Yuk kita sama-sama ubah cara pandang kita sebagai orang tua. Mewujudkan rasa kasih sayang kepada buah hati secara benar.  Karena mengizinkan buah hati membawa dan mengendarai motor di jalan raya, bukanlah wujud kasih sayang orang tua yang benar.  Memang, tak ada yang pernah meminta akan datangnya musibah, seandainya musibah itu terjadi pada buah hati kita, siapa yang akan sedih? Sebelum kita menyesali atas apa yang telah terjadi, marilah kita luangkan waktu untuk memberikan kasih sayang yang benar kepada anak kita.


8 komentar:

  1. Yang seperti ini menurut saya karena kurang adanya pemahaman akan keselamatan berkendara di tiap-tiap keluarga. Kalau kesadaran keselamatan berkendara meningkat, adegan yang seperti ini pasti tidak akan lagi kita jumpai. Ya, tinggal bagaimana mencari cara yang tepat agar kesadaran keselamatan berkendara meningkat bagi tiap keluarga.

    BalasHapus
  2. Iya mak, sy jg sebel anak2 yg ga cukup umur yg emosinya masih meledak2 bawa motor. Mereka ga peduli kesepakatan diri sendiri Dan pengguna jalan lainnya *kzl

    BalasHapus
  3. Mudahnya kredit motor dan kurang tegas aparat polantas serta permisivenya orang tua megakibatkan anak-anak pada naik sepeda motor bahkan mobil. Sebenarnya banyak yang melanggar antara lain :,tidak mempunyai SIM, tidak memakai helm pengaman, boncengan lebih dari satu, dll. Ini memprihatinkan karena membahayakan keselamatannya maupun keselamatan pengguna jalan yang lain.

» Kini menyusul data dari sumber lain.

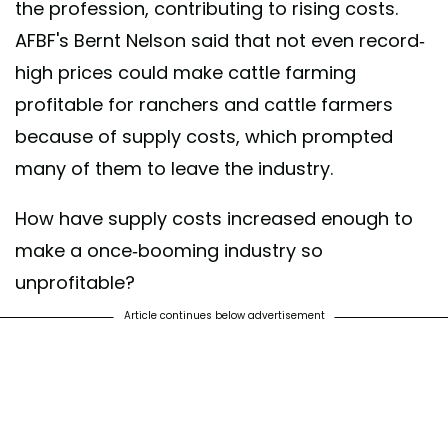
the profession, contributing to rising costs.
AFBF's Bernt Nelson said that not even record-
high prices could make cattle farming
profitable for ranchers and cattle farmers
because of supply costs, which prompted
many of them to leave the industry.
How have supply costs increased enough to
make a once-booming industry so
unprofitable?
Article continues below advertisement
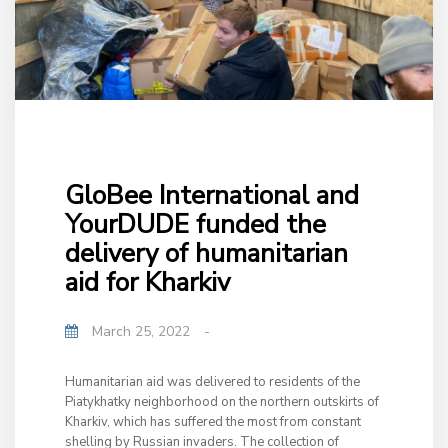
GloBee International and
YourDUDE funded the
delivery of humanitarian
aid for Kharkiv
March 25, 2022
-
Humanitarian aid was delivered to residents of the
Piatykhatky neighborhood on the northern outskirts of
Kharkiv, which has suffered the most from constant
shelling by Russian invaders. The collection of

    Salam hangat dari Jombang

    BalasHapus
  4. Sebagian ortu justru "mewajibkan" anaknya yg masih dibawah umur utk bisa mengendarai motor dan bebas kemana saja.

    BalasHapus
  5. Sebagian ortu justru "mewajibkan" anaknya yg masih dibawah umur utk bisa mengendarai motor dan bebas kemana saja.

    BalasHapus
  6. Saya juga sama miris Mba.. tapi ketika saya menegur yang ada malah saya yg disalahkan.. mereka menganggap itu bukan urusan saya, jadi saya ga usah ikut campur... hadeehhh...

    BalasHapus
  7. Sering saya lihat yang begini mba. Kuncinya emang ada pada orangtua, terlalu permisif jadi abai akan hal penting yaitu keselamatan berkendara.

    BalasHapus
  8. Beberapa bulan lalu, anak tetangga kecelakaan bawa motor (masih SMP). Luka parah sampai mengalami cedera pada organ dalamnya. Saya pikir, pasti ortunya bakalkapok dan gak ngijinin lagi si anak bawa motor. ternyata saya salah.